From 1805, he studied theology and philosophy at the University of Halle, receiving his doctorate at Helmstedt in 1810. Following graduation, he worked as a teacher at the Pädagogium of the Francke Foundations in Halle. In 1812, he obtained his habilitation for ancient history, and five years later became an associate professor at the University of Königsberg. In 1820, he was named third librarian at the university library, and during the following year attained a full professorship.

== Published works ==
He is best remembered as author of an acclaimed history on Rome's transition from a Republic to an Empire, Geschichte Roms in seinem Uebergange von der republikanischen zur monarchischen Verfassung, oder: Pompeius, Caesar, Cicero und ihre Zeitgenossen; published in 1834–44 (6 volumes). His other noted works include:
- Ideen zur Geschichte des Verfalls der griechischen Staaten, 1815 - Ideas on the history of the decline of the Greek states.
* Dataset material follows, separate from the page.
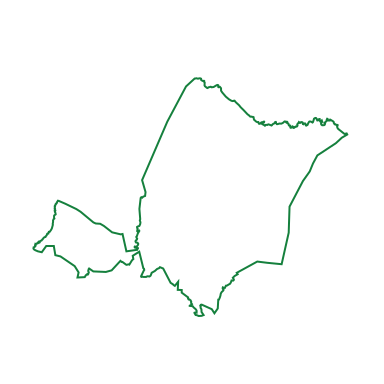 San Pedro Pochutla, Oaxaca, Mexico (Natural Earth projection), rotated 209°
{"feature_id": "50627088B77696414551918", "entity_name": "San Pedro Pochutla", "entity_type": "district", "adm_level": 2, "iso_a3": "MEX", "parent_name": "Mexico", "parent_adm1": "Oaxaca", "projection": "natural_earth1", "projection_center": [-96.39, 15.79], "detail": "fine", "context": "isolated", "style": "outline", "palette": "green", "viewbox_px": 384, "rotation_deg": 209, "n_neighbors": 0, "source": "geoboundaries", "source_scale": "gbopen_adm2", "svg_char_len": 5999}
<svg xmlns="http://www.w3.org/2000/svg" viewBox="0 0 384 384"><g transform="rotate(209 192 192)"><path d="M84.1,317.5L85.1,318.2L85.5,318.0L85.3,317.0L85.9,316.8L87.3,316.8L93.9,317.9L95.2,318.2L96.1,318.8L96.7,319.5L97.0,321.1L97.4,321.1L97.8,320.4L99.0,320.8L99.4,320.8L99.9,320.4L100.4,320.5L100.8,320.9L101.4,321.1L102.1,322.0L102.8,322.2L105.1,322.3L105.3,321.9L105.6,321.8L106.0,322.3L106.3,322.3L106.6,321.0L107.5,320.6L108.9,321.7L109.3,321.6L109.1,320.0L108.7,319.4L109.2,317.7L109.7,317.0L109.7,316.6L108.8,316.4L108.6,315.8L108.6,314.9L109.0,314.4L110.5,313.5L111.3,313.6L111.6,314.0L112.1,314.1L112.6,315.0L112.1,316.5L113.2,317.5L113.7,316.1L114.1,315.9L114.6,316.2L115.7,317.7L116.1,317.5L116.0,316.3L116.9,316.3L116.9,315.4L117.1,315.3L119.2,316.8L119.8,316.7L120.2,316.4L120.8,315.3L120.1,311.9L120.3,311.2L122.2,311.2L123.3,310.7L123.6,310.3L123.7,308.6L123.5,306.7L124.2,305.5L124.6,305.4L125.0,305.7L125.4,306.4L126.4,306.8L127.1,306.3L127.3,305.3L127.9,305.2L128.6,306.2L129.2,306.5L130.4,306.1L130.4,305.5L131.0,304.8L132.4,305.0L132.3,303.7L132.7,303.2L132.7,302.1L132.5,301.7L132.0,301.4L131.9,300.6L132.1,300.0L132.9,299.7L133.0,299.1L133.6,298.8L133.8,298.5L133.7,297.8L134.4,297.2L134.8,297.3L135.2,298.1L135.9,298.1L136.1,296.9L136.6,296.1L137.0,296.0L137.5,296.4L138.3,297.7L138.8,297.6L139.0,297.2L139.4,297.2L139.8,297.4L140.8,298.5L141.9,298.4L142.0,298.8L142.5,299.4L142.9,299.5L143.3,299.2L143.2,298.7L143.5,298.6L143.9,299.1L144.5,298.9L145.3,298.5L145.9,296.7L146.9,295.2L148.8,294.2L150.0,292.9L150.7,292.5L152.0,293.0L152.4,293.8L152.7,293.9L153.2,293.4L153.0,292.3L153.4,291.7L153.8,291.4L154.4,290.0L154.5,289.1L154.7,288.7L157.8,288.3L158.2,288.0L158.6,287.2L159.7,286.7L160.1,286.4L160.2,285.5L160.4,285.3L161.3,285.5L163.6,285.4L163.8,285.6L163.6,287.0L162.8,287.7L162.9,288.4L163.2,288.5L163.8,287.7L163.9,287.2L164.7,286.9L165.0,286.6L165.6,285.2L165.6,284.7L166.1,284.3L166.6,284.2L167.9,285.3L168.7,284.8L169.7,284.7L170.7,284.8L171.5,285.1L172.5,285.2L173.4,285.9L174.4,287.3L174.9,287.3L175.4,287.0L176.5,286.8L176.9,286.4L178.0,286.2L179.0,286.6L181.2,286.9L186.8,288.7L190.5,289.7L192.9,290.7L197.1,291.7L199.1,292.5L199.5,292.3L199.6,291.9L200.6,291.2L201.8,290.9L204.6,291.0L208.7,291.8L213.8,293.7L215.7,294.7L216.9,296.8L218.3,297.4L218.8,297.5L219.1,296.9L219.6,296.5L220.0,296.6L220.9,298.1L221.4,298.1L222.2,297.4L224.0,294.3L225.6,293.1L226.3,293.2L227.0,292.9L227.2,292.5L228.2,291.7L228.6,291.0L228.7,290.5L229.3,290.3L232.0,290.8L232.7,291.3L234.0,293.9L235.0,294.3L235.1,295.0L235.3,295.1L235.7,294.9L236.1,294.4L237.2,294.3L238.4,294.5L239.0,295.5L239.6,295.5L240.8,294.9L241.7,294.0L243.3,293.6L244.4,292.6L244.7,292.5L248.4,281.4L247.7,241.5L241.4,178.2L232.6,169.4L231.1,165.8L232.4,164.3L232.8,162.9L233.8,162.9L234.0,161.9L229.8,151.7L224.1,143.1L223.9,141.9L222.6,140.7L222.2,140.1L221.7,138.5L221.6,136.8L222.8,135.4L223.1,134.8L222.6,134.0L221.8,133.6L221.0,131.2L220.4,131.0L219.8,132.5L219.5,132.7L219.2,132.4L219.3,129.5L218.8,126.6L219.0,125.9L218.5,125.2L217.4,124.7L217.2,124.0L217.3,123.0L217.6,122.4L217.6,121.7L217.3,121.2L216.4,120.7L215.0,121.2L213.8,120.5L213.6,119.3L214.0,116.9L214.2,116.7L215.5,116.7L215.6,116.2L215.4,115.9L214.8,115.7L212.1,116.7L211.9,116.4L212.2,115.1L212.0,114.8L220.6,108.3L232.4,121.6L233.8,120.4L242.3,118.0L252.6,119.6L256.9,119.7L260.9,117.8L263.5,117.6L279.9,120.7L284.9,121.0L297.2,120.3L304.4,119.6L305.1,119.3L305.0,118.8L305.2,117.4L304.9,117.1L305.1,116.7L305.0,115.8L305.4,115.4L305.2,114.5L305.3,113.8L305.0,113.7L304.8,113.0L304.9,112.4L304.5,112.1L304.2,111.4L303.8,111.1L303.9,110.6L302.7,109.8L302.9,109.0L302.4,108.9L302.2,108.1L301.2,107.4L300.4,106.3L301.1,104.9L301.1,104.4L300.5,103.2L299.9,102.3L299.5,102.0L299.9,101.1L299.7,99.6L299.0,98.5L298.3,96.4L297.8,95.9L296.9,92.1L296.9,90.2L297.2,88.1L297.9,87.7L297.5,86.0L298.2,85.7L298.4,85.0L298.1,83.6L298.5,82.2L298.4,81.7L298.7,81.6L298.8,81.2L299.3,80.6L299.6,79.6L299.7,78.2L299.9,78.0L300.1,76.5L300.8,75.9L301.2,75.0L300.9,74.4L301.2,74.3L301.2,73.5L301.4,73.0L301.5,72.4L301.3,72.3L301.9,72.3L302.1,72.9L301.9,73.5L302.1,73.7L302.9,71.2L303.2,70.7L303.8,70.7L303.5,69.5L303.0,69.5L302.7,69.2L302.8,68.7L303.0,68.2L303.0,67.5L303.7,66.8L303.2,65.6L302.3,65.2L300.9,65.1L298.0,65.4L294.2,66.5L293.3,74.1L286.7,77.8L280.9,70.5L275.8,71.9L258.7,70.3L252.2,66.7L250.7,61.7L244.6,65.5L244.4,66.4L244.6,67.1L244.5,67.6L243.9,69.2L243.4,69.0L243.1,69.2L243.0,70.1L243.2,70.9L243.2,71.3L243.3,71.7L244.5,72.6L245.0,74.5L244.9,75.2L239.8,74.7L228.6,80.3L224.3,84.5L221.2,97.1L219.6,96.7L219.0,97.1L214.4,96.5L213.9,96.6L212.4,98.0L211.6,98.1L211.4,102.8L211.2,103.8L210.8,104.9L212.9,107.5L209.2,114.2L197.6,101.7L196.8,101.6L196.0,100.7L196.1,100.4L195.7,93.6L195.1,93.2L194.3,93.9L193.5,94.1L191.6,95.1L191.0,95.4L190.7,96.0L189.9,96.8L188.2,97.5L187.7,98.6L187.7,99.4L188.1,101.8L186.2,104.9L185.2,107.8L183.9,109.4L183.6,110.7L180.1,111.1L166.7,102.2L163.8,102.0L163.0,101.7L161.5,101.6L160.6,106.8L157.0,99.5L153.5,101.3L152.2,99.0L144.3,97.9L144.0,97.1L143.0,96.4L142.7,96.4L142.4,96.8L142.2,96.8L140.5,96.5L140.1,96.0L139.6,95.8L139.0,94.5L137.6,93.9L137.8,93.2L138.9,91.5L138.8,91.3L136.2,92.4L135.7,92.4L134.9,91.9L132.0,91.3L130.8,90.7L130.3,90.3L129.5,88.7L130.6,88.3L131.3,87.6L131.1,87.3L129.2,86.2L128.1,86.6L126.0,86.8L123.5,88.4L122.2,90.0L125.5,91.7L126.9,94.0L128.3,94.8L129.0,96.3L129.4,96.3L129.7,96.6L129.6,97.6L128.9,98.2L117.9,99.1L113.6,96.8L113.0,102.6L116.6,110.1L116.4,110.1L116.3,111.1L116.5,113.2L116.9,115.2L117.5,116.8L117.6,118.0L117.5,119.1L117.0,120.5L116.9,121.5L117.0,121.8L117.9,122.1L118.5,122.6L118.8,123.4L118.8,123.6L117.8,123.6L116.8,124.0L116.9,126.5L116.2,126.9L114.2,130.3L114.2,131.9L114.5,133.8L113.1,134.4L112.8,135.1L113.0,135.8L114.7,136.8L114.0,139.2L112.2,142.2L113.7,143.0L101.2,162.8L92.0,166.5L78.6,172.3L87.7,203.3L99.6,226.5L100.3,255.4L99.0,267.1L100.0,275.6L100.1,284.8L89.8,304.5L87.3,312.1L84.1,317.5Z" fill="none" stroke="#15803d" stroke-width="2"/></g></svg>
- Versuch einer Geschichte des Verfalls der griechischen Staaten, 1820 - Essay on the history of the decline of the Greek states.
- Historisch-antiquarische Untersuchungen über Aegypten, 1823 - Historical-antiquarian investigations on Egypt.
- Grundriß der Culturgeschichte, 1847 - Outline of cultural history.
- Geschichte Bonifacius des Achten (2 volumes, 1852) - History of Boniface VIII.
- Die Arbeiter und Communisten in Griechenland und Rom, 1860 - Workers and communists in Greece and Rome.